**TASKS TO COMPLETE**
#1 From the excerpt on the Browns' opening drive, echo the passage starting with "Mayfield was 5-of-6" and going on through "Mayfield to operate.".
#2 According to the excerpt on the Browns' opening drive, what were Mayfield's passing numbers?
#3 Condense the paragraph beginning "Preseason brings unwritten rules" from the excerpt on the Browns' opening drive, keeping its main facts.

── EXCERPT

Mayfield was 5-of-6 passing for 77 yards. The Redskins had missed tackles and were out of place, leaving open lanes and space for Mayfield to operate.

It was a bad start, that seems actually worse given the fact the Redskins were informed by the Browns of their no huddle plans for the opening drive.

“We let them know pregame,’’ Browns quarterbacks coach Ryan Lindley said per Mary Kay Cabot of the Cleveland Plain Dealer. “That was the deal. In preseason, we didn’t necessarily want to go blitzkrieg on and catch them off guard. I don’t know how it went down. I just know we talked about like, ‘Hey, you know, the referees knew; the other team knew; and everybody was on board.’”

Keep in mind the Redskins had three projected Week 1 starters on their first team defense — inside linebackers Shaun Dion Hamilton and Jon Bostic and edge rusher Ryan Anderson.

Preseason brings unwritten rules among teams. Carolina Panthers head coach Ron Rivera admitted he called a timeout to ice Chicago Bears kicker Elliott Fry to give the Bears an deeper look at their potential new kicker.

The Browns opted to give the Redskins heads up, yet the defense still couldn’t stop them.

────
── RECORDED DATA

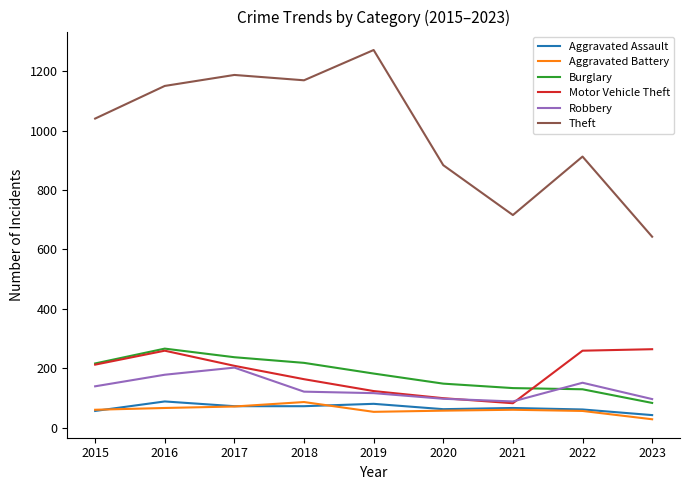

At which category does Motor Vehicle Theft reach its first local valley?

2021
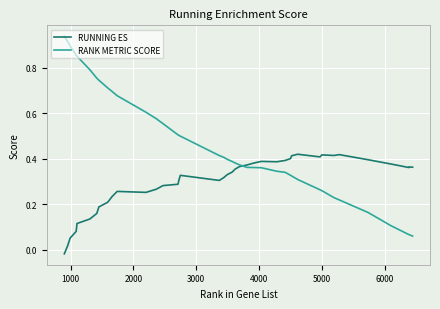

Which series has the widest spread of values?

RANK METRIC SCORE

────

**TASK-BY-TASK OUTPUTS**
#1
Mayfield was 5-of-6 passing for 77 yards. The Redskins had missed tackles and were out of place, leaving open lanes and space for Mayfield to operate.

#2 He was 5-of-6 passing for 77 yards.

#3 Teams follow unwritten rules in the preseason. Panthers head coach Ron Rivera admitted he called a timeout to ice Bears kicker Elliott Fry so Chicago could get a deeper look at its potential new kicker.